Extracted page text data
◆ ◆ ◆ ◆ ◆

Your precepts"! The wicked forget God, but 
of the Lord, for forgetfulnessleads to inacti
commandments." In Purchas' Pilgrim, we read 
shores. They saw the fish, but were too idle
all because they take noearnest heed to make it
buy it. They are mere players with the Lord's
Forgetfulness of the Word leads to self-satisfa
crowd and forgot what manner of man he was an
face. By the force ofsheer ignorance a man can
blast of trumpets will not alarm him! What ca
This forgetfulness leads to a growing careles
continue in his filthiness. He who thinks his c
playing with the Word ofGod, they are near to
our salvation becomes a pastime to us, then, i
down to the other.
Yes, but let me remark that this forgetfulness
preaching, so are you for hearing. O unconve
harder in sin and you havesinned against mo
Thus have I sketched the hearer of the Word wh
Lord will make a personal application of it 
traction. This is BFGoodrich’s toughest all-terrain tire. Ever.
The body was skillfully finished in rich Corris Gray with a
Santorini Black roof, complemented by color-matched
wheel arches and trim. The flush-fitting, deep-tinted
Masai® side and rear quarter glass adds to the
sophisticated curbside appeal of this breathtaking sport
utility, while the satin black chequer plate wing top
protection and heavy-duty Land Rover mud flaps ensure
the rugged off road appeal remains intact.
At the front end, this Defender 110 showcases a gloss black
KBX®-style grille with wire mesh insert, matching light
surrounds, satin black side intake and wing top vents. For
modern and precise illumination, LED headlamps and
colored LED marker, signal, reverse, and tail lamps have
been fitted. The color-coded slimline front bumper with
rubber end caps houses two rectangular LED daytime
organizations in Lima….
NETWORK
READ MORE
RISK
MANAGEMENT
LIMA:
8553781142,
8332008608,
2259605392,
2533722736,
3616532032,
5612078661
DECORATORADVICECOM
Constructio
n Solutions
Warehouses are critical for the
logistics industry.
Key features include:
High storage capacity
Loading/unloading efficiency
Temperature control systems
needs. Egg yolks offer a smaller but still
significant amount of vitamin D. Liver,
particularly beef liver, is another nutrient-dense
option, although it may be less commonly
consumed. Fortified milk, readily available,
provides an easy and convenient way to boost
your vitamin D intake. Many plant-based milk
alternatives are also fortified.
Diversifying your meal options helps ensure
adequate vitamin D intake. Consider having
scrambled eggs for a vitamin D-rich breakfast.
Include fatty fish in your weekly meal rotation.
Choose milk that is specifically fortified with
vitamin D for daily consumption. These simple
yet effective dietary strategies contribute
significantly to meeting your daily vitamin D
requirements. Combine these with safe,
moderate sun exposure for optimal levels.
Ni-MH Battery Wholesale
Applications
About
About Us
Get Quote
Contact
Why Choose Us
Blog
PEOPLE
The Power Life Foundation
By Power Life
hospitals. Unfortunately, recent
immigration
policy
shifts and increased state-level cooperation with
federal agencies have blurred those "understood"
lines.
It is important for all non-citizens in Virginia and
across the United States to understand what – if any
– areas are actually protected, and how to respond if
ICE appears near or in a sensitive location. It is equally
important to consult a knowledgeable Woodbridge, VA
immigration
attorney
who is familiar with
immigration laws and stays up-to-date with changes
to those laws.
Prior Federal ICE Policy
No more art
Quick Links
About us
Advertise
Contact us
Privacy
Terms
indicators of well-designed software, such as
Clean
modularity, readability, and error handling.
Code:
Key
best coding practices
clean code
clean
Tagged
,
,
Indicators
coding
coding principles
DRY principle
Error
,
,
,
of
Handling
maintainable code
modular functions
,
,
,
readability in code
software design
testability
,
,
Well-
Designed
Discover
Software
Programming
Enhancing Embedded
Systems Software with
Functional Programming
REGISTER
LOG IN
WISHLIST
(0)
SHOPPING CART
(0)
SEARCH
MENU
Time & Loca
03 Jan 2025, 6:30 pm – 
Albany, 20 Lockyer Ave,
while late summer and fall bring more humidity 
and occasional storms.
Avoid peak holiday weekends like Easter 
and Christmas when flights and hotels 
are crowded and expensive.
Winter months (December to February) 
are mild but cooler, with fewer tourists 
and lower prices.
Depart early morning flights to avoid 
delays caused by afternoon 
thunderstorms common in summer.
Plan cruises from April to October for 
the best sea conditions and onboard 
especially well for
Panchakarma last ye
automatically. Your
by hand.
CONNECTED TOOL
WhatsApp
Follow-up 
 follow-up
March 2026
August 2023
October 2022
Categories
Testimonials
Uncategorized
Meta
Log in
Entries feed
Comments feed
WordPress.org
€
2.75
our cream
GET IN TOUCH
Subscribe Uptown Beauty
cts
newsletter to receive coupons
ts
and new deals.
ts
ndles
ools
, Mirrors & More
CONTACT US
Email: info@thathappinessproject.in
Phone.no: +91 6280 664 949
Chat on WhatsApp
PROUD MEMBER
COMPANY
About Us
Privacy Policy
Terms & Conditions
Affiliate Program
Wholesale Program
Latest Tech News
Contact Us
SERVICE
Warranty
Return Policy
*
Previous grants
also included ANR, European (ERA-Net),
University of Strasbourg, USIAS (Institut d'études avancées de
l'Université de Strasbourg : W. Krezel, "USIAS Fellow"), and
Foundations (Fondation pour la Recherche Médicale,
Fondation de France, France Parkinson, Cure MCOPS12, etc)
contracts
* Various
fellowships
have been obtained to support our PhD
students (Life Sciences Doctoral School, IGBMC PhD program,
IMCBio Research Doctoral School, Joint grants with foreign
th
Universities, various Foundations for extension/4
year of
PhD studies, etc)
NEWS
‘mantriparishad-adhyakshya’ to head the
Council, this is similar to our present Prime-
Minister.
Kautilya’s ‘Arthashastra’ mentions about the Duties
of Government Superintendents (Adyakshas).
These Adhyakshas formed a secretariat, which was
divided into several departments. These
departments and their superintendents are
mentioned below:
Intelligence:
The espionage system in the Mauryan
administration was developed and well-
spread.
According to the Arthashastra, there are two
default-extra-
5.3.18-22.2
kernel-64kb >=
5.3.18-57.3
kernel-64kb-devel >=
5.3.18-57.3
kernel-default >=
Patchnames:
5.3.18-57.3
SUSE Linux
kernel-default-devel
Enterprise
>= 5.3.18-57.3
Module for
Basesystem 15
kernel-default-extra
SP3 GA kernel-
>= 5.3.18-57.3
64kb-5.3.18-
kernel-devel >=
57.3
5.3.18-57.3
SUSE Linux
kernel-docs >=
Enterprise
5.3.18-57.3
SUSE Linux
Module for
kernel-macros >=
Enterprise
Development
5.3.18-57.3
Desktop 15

◆ ◆ ◆ ◆ ◆

EXERCISE REQUIREMENTS: How many of the lines above contain the string "Power"? Give the number only.

TASK SOLUTION: 2